Load testing¶
We don’t normally worry much about performance. The Digital Marketplace can handle normal load. If we have problems, it’s bad, but not the end of the world - users can retry later.
However, on the day that a framework closes, we see much more traffic than normal. On these days, the consequence of the Digital Marketplace failing is also much higher. If a supplier is unable to submit their application on the final day, it is too late. This can cause quite a bit of bother, as happened for G-Cloud 12.
As a result, we do load testing (sometimes called performance testing) in advance. This lets us find out whether the Digital Marketplace is likely to stand up to the peak in traffic. Finding out about performance problems early helps us fix them before they impact users.
This page explains how to do performance testing. It is based on how we did the testing for DOS 5. You should update this page after you do the next round of load testing.
What to test¶
Your goal is to answer the question: “will the Digital Marketplace stand up to the load of closing day?” First, you need to work out what load you expect. Your load should match reality as closely as possible. Otherwise, you run the risk of missing performance problems, as we saw with G12.
Frameworks of the same type tend to be quite similar. So you can use the traffic seen on the closing day of the previous framework of the same type to produce your estimate.
On a closing day, the vast majority of user traffic hits user-frontend and supplier-frontend. You can use Google Analytics and/or the server logs to see what requests those users were making. Pay close attention to requests that are expensive or are known to be problematic, such as file uploads.
Construct user journeys that between them match the pattern and level of requests you saw. You can use previous load test scenarios, user maps and other resources you can find to help guide you.
See the DOS 5 load testing plan (CCS only) for an example.
How much load¶
You now know what your traffic should look like. How much of it do you need to give yourself enough confidence?
Look at the number of submitted services for previous frameworks of the same type. If the trend continues, how much larger will this framework be than the previous one? For DOS 5, we estimated this as 20%.
On top of this, you need to account for unexpected spikes and underestimation. For DOS, we’ve seen previous spikes of up to 2x normal closing day load. So for DOS 5, we tested at 4x predicted load, which was 4.8x the load seen for DOS 4.
Writing the tests¶
You now know what user journeys you want to test, and at what rate. Now you need to configure the performance tests to match this.

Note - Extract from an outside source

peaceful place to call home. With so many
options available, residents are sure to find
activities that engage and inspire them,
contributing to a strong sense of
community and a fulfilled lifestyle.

Follow the readme and previous examples in the repo, and also the Gatling docs.
Running the tests¶
You will want to run your tests against staging. This is a close approximation of production, but won’t affect real users. Before you run your test:
Inform PaaS, Notify and Cyber. If your test creates a large number of suppliers inform Duns & Bradstreet.

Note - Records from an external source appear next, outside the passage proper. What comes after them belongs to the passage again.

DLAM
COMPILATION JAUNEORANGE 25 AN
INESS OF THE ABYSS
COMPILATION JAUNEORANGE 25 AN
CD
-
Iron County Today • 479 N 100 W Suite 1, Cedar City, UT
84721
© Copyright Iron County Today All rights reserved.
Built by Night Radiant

Scale up staging. You want it to match the scale you will use in production on the closing day.
Ensure your framework is in the correct state in staging.
Create any test users/suppliers needed by your test.
Make sure your internet connection is sufficient. The DOS 5 tests needed a 1/1 MB/s up/down connection.
Warn the team in the
dm-release
channel.
Now you can run the tests. Save a copy of the results and any interesting graphs in the Drive folder (CCS only).
Overload testing¶
Additionally, you may want to test how the Digital Marketplace behaves if it receives more traffic than you expect. For example, if there is an outage users will retry their failed requests. This can cause substantial increases in traffic which can make the outage worse. For G12, we saw about 5x normal traffic during the outage.
Thus, for DOS 5, we ran an additional load test where we ramped the traffic up to 6x. This level of traffic indicates that there is probably already an outage in progress. So we relaxed our requirements for errors and response times.